Improvement of physical and mental health after transfemoral transcatheter aortic valve implantation

Aims: Transcatheter aortic valve implantation (TAVI) has emerged as a treatment alternative to surgical aortic valve replacement in elderly high-risk patients with symptomatic severe aortic stenosis. In this patient population, rapid improvement or restoration of quality of life (QoL) is at least as important as improved clinical outcomes. The purpose of the present study was to assess changes in QoL in response to TAVI.

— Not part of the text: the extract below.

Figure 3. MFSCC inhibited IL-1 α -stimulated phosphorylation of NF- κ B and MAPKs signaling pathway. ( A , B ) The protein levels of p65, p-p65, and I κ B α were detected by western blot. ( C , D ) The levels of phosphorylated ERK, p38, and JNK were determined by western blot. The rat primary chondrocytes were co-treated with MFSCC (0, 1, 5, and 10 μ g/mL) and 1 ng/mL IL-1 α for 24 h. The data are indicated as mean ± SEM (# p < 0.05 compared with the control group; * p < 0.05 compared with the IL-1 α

Methods and results: Between August 2007 and August 2010, 62 patients (39% females, age 83±5years) underwent TAVI and were included in this QoL study. QoL was impaired at baseline and improved in all components of physical and mental health at nine months of follow-up: physical functioning (37.0 to 59.0, p<0.0001), physical role functioning (18.3 to 49.1, p<0.0001), general health (55.9 to 64.9, p=0.001), vitality (40.7 to 51.3, p<0.001), social functioning (67.4 to 76.8, p=0.049), emotional functioning (52.0 to 75.8, p<0.001) and mental health (66.6 to 75.8, p=0.05). The subscale bodily pain (60.7 to 70.4, p=0.058) showed a strong trend to improvement, but failed to reach statistical significance. Besides changes in health-related QoL, TAVI significantly improved symptoms (NYHA class 2.6±0.8 to 1.4±0.6, p<0.0001).

Conclusions: TAVI leads to rapid and sustained restoration of all aspects of mental and physical health and effectively alleviates symptoms.